Microsoft Unveils New AI Chips to Challenge Nvidia

Microsoft Unveils New AI Chips to Challenge Nvidia

ByGayane Tadevosyan
·2 min read

Microsoft has unveiled the second generation of its in-house artificial intelligence chip, marking a deeper push to challenge Nvidia’s dominance in both AI hardware and software. Announced on Monday, the new chip—called Maia 200—will begin operating this week at a Microsoft data center in Iowa, with a second deployment planned for Arizona. It follows the original Maia chip that Microsoft introduced in 2023 as part of its effort to build custom silicon for AI workloads.


The launch comes as major cloud providers, including Microsoft, Google, and Amazon Web Services—some of Nvidia’s largest customers—accelerate the development of their own AI chips to gain more control over performance, costs, and supply. At the same time, these companies are working to narrow Nvidia’s software advantage, which has long been anchored by its proprietary CUDA programming platform.


To that end, Microsoft said Maia 200 will be supported by a new suite of software tools, including Triton, an open-source programming framework with significant contributions from OpenAI.
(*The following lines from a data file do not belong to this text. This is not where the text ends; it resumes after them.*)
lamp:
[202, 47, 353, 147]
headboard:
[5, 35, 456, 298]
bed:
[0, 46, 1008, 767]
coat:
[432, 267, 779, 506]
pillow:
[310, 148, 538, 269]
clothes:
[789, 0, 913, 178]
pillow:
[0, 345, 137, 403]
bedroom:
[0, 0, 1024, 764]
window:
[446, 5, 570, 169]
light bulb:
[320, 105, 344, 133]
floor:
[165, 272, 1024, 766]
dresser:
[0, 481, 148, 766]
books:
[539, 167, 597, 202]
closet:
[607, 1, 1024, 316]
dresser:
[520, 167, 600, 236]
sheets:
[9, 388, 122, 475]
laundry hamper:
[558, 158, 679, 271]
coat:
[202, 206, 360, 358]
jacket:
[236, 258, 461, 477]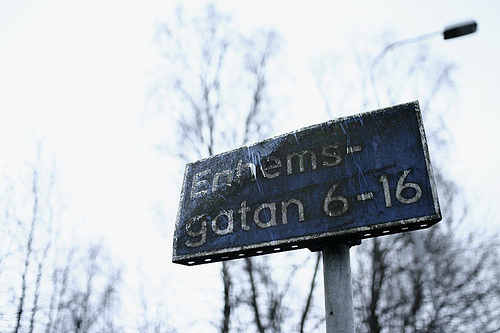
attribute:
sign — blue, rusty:
[163, 128, 446, 255]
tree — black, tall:
[119, 20, 472, 309]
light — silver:
[337, 21, 484, 104]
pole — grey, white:
[303, 243, 368, 317]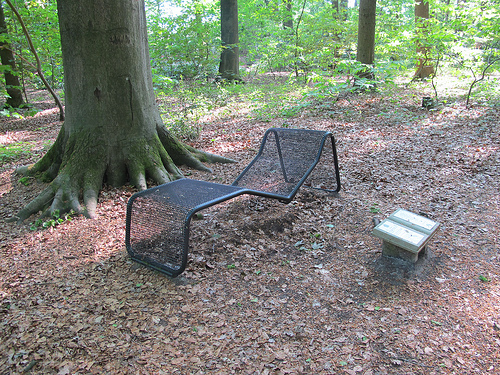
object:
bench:
[125, 126, 343, 277]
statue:
[372, 207, 442, 263]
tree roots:
[5, 125, 240, 222]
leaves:
[133, 283, 147, 288]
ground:
[0, 79, 500, 375]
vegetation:
[302, 59, 384, 104]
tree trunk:
[56, 0, 165, 125]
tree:
[351, 0, 382, 88]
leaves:
[326, 18, 334, 25]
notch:
[93, 87, 100, 98]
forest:
[0, 0, 499, 375]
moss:
[33, 120, 200, 192]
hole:
[94, 87, 102, 102]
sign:
[422, 97, 438, 112]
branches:
[294, 0, 306, 78]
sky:
[143, 0, 357, 33]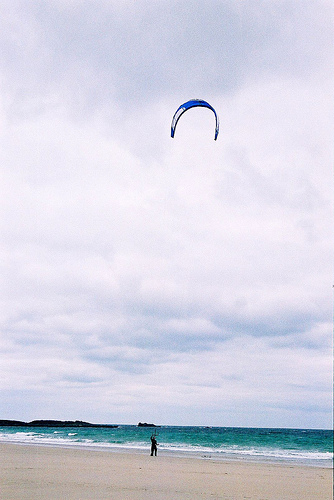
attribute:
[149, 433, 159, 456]
person — lone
Triton is designed to perform many of the same functions as CUDA, offering developers an alternative ecosystem for building and running AI models on Microsoft’s hardware.
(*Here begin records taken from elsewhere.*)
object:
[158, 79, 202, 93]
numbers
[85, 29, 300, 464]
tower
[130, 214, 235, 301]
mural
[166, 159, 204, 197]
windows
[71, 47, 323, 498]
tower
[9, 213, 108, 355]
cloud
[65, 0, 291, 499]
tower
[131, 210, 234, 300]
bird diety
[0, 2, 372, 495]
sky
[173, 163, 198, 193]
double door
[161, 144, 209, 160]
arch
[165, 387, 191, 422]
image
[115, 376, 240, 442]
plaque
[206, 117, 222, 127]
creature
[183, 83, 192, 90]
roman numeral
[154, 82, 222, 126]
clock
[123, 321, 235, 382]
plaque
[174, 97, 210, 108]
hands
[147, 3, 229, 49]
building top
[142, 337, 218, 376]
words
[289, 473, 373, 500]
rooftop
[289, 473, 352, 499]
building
Maia 200 is manufactured by Taiwan Semiconductor Manufacturing Co using advanced 3-nanometer process technology and features high-bandwidth memory. While it uses an older generation of memory than Nvidia’s upcoming flagship chips, Microsoft has offset that by including a large amount of SRAM, a type of fast on-chip memory that can improve response times for AI systems such as chatbots serving many users simultaneously.


By combining custom hardware with its own software stack, Microsoft aims to improve the efficiency of its Azure cloud platform, reduce reliance on Nvidia over time, and strengthen its position in the rapidly expanding AI infrastructure market.